Q: Is it difficult learning to use prosthesis?
A: Learning to use prosthesis is a tough job. It takes time, great effort, strength, patience and perseverance. You will do best to work with a therapist while learning how to handle the new device. Much like learning how to operate a car, you will need guidance on how to:
· put on (don) and take off (doff) the prosthesis
· walk on different types of surfaces, including stairs and uneven terrain
· handle emergencies safely, including falling down and getting up again
· perform daily activities at home, at work and even in a car
Q: What can I do to prepare myself for prosthesis?
A: There is a lot you can and must do to be able to use prosthesis and use it well. The top priorities are:
· working through the feelings about losing a limb and deciding how to rebuild your life after amputation
· exercising to build the muscles needed for balance and ambulation
· preparing and taking care of your residual limb to attain a proper, sound shape for the prosthesis
· Learning proper body positioning and strengthening, to maintain tone and prevent contractures.
Q: Will I need to use a wheelchair or crutches?
A: Some people elect not to use prosthesis, relying exclusively on mobility devices. However, with prosthesis, the use of crutches or a wheelchair depends on several factors including level of amputation, whether you have a single or bilateral amputation, and your respective level of balance and strength. Most amputees have a pair of crutches for times when the limb is off, including nighttime trips to the bathroom, showering, participating in certain sports, and to help if problems arise that may require leaving the prosthesis off for any length of time.
If you are a person who has lost both legs, you will probably use a wheelchair at least some of the time. Unilateral amputees may find it helpful to use a cane or crutches for balance and support in the early stages of walking or just to have a break from the prosthesis. This is an individual decision based on factors such as age, balance, strength and sense of security.

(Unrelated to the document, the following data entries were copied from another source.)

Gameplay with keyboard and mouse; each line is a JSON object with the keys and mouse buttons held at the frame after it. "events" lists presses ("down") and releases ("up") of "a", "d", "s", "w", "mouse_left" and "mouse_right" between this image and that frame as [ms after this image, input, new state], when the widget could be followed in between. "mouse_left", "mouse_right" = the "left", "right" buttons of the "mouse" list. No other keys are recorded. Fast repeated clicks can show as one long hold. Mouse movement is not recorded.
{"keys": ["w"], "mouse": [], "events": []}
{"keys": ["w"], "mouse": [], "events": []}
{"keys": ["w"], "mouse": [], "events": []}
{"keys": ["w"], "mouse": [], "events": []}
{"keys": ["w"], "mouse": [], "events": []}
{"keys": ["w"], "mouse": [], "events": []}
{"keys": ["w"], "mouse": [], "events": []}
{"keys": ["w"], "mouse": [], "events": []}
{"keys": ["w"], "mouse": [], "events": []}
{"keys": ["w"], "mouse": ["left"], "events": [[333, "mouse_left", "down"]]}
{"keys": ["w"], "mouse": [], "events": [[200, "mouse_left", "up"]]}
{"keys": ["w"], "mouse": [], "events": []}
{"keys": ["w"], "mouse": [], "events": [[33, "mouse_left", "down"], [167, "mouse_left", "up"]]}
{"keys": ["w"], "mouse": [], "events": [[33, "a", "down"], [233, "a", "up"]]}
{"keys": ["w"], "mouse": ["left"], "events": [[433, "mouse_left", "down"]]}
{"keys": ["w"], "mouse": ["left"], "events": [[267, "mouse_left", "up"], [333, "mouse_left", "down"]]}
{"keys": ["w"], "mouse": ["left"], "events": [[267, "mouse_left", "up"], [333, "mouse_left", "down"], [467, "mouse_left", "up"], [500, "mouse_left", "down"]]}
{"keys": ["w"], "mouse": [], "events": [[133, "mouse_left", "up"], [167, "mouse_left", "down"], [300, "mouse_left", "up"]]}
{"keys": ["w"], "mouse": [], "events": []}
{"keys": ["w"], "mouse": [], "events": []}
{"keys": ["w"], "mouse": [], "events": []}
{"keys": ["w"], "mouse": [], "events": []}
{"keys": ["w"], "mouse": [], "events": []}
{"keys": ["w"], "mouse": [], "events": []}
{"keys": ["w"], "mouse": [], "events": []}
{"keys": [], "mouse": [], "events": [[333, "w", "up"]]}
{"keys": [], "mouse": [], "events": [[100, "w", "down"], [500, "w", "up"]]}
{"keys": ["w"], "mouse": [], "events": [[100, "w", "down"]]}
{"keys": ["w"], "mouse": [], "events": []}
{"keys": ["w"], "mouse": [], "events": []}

Q: Can the limb break down?
A: Yes, things can happen that will require repair or replacement. Get small problems taken care of promptly. There is no benefit to waiting until something falls apart or causes you serious skin breakdown. If you wear a prosthesis too long when it needs repairs or replacement, you can do harm, not only to your residual limb, but also to other parts of your body. Strain on other muscles, especially in your back and shoulders, will affect posture in addition to performance of the device and energy needed to use it. Early prevention is more valuable than long-term treatment.